Ce n'est pas encore une lune de miel, mais ça commence tout de même à y ressembler : l'annonce du Pacte de compétitivité, le 6 novembre dernier, a séduit des entrepreneurs jusqu'alors plutôt défiants vis-à-vis du gouvernement Ayrault. Pour Sandra Legrand, vice-présidente de Croissance Plus et fondatrice de la société Kalidea, « les mesures qui ont été présentées vont dans le bon sens... Le gouvernement a plutôt montré, ces derniers temps, qu’il était en faveur des entreprises et on espère que cela va durer ! »
Salué par les organisations patronales comme le Medef et la CGPME, le crédit d’impôt constitue la mesure phare de ce Pacte de compétitivité. Financé par une réduction des dépenses publiques et par une hausse de la TVA, le dispositif doit permettre aux entreprises d’économiser vingt milliards d’euros sur trois ans, et donc de retrouver une marge de manœuvre financière qui leur sera précieuse en temps de crise. « Nous ne savons pas encore combien précisément le dispositif va nous permettre d’économiser », explique Sandra Legrand, « mais pour une entreprise comme la mienne, qui compte environ 200 salariés, cela devrait représenter de 300 000 à 500 000 euros. C’est un coup de pouce appréciable, qui va nous permettre à la fois d’investir et d’améliorer notre productivité. »
Quelles contreparties ?
Pour les entrepreneurs, les annonces faites par le gouvernement de Jean-Marc Ayrault constituent donc, d’une certaine manière, une divine surprise. Mais plusieurs points restent dans l’ombre et suscitent déjà réserves et interrogations. Le principal sujet d’inquiétude concerne les contreparties qui pourraient leur être imposées en échange du fameux crédit d’impôt.
Lors de sa présentation, le 6 novembre dernier, il n’était question que d’un comité de suivi sans réel pouvoir de coercition sur les entreprises. Mais devant le tollé provoqué, à gauche, par cette absence de contrôle, l’exécutif pourrait être tenté de faire machine arrière. C’est en tous cas ce qu’a laissé penser Pierre Moscovici, le ministre de l’Economie, lors de la Conférence des entrepreneurs. « Dès lors que l’Etat met 20 milliards d’euros sur la table, a-t-il notamment déclaré, il est logique qu’il y ait des contreparties. Certaines seront de nature législative, d’autre de nature contractuelle. »

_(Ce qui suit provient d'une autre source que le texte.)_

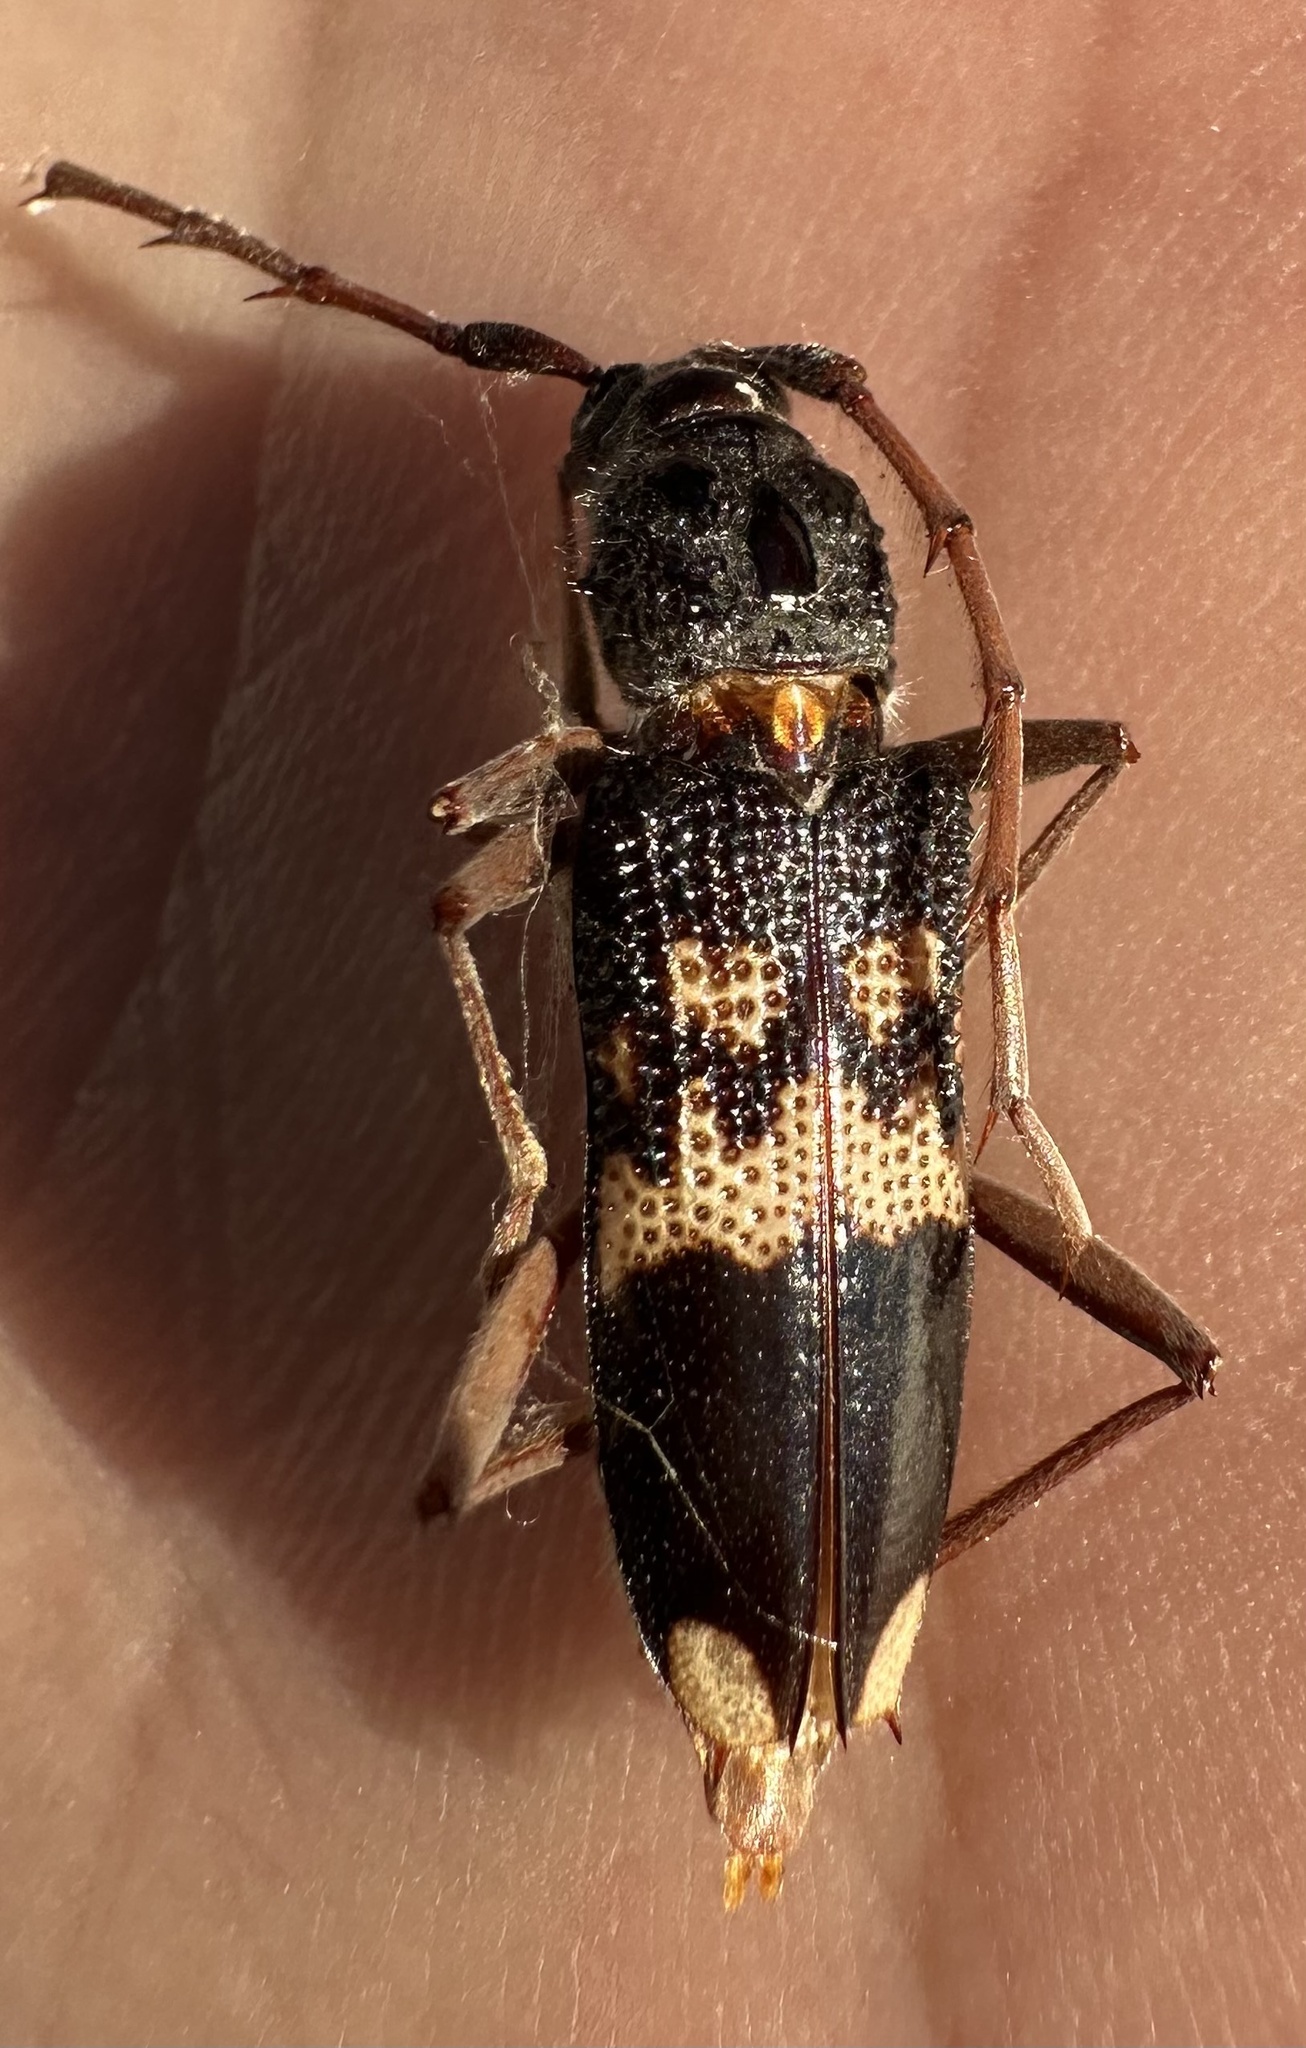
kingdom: Animalia
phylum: Arthropoda
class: Insecta
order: Coleoptera
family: Cerambycidae
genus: Phoracantha
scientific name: Phoracantha semipunctata
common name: Eucalyptus longhorn borer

Contreparties en termes d’emploi, ou en termes d’investissements, aucun scénario n’a été exclu par le ministre. Un flou et une contrainte qui n’ont pas manqué de contrarier les entrepreneurs présents à la conférence. « L’objectif des entreprises, ce n’est pas de se verser des dividendes », s’agace Vincent David, fondateur d’une société de conseil qui emploie 250 salariés pour un chiffre d’affaires de 16 millions d’euros. « Est-ce que vous connaissez un chef d’entreprise qui n’a pas pour objectif d’embaucher pour faire grossir son entreprise ? »
Besoin « d’aller vite »
Enfin, outre la question des contreparties, les entrepreneurs s’interrogent sur le calendrier qui sera adopté par le gouvernement. « Aujourd’hui, il nous faut de l’action, de l’action tout de suite », explique Nicolas Gendrot, fondateur de Kayo, une entreprise spécialisée dans la communication dématérialisée. « On fait face à une crise, on fait face à des besoins énormes, et on a besoin d’aller vite. »
Pierre Moscovici, le ministre de l’Economie, s’est engagé à engager dès que possible les mesures du Pacte pour la compétitivité, à commencer par le crédit d’impôt. Mais certains entrepreneurs, confrontés à une dégradation brutale de la conjoncture, craignent qu’il ne soit déjà trop tard.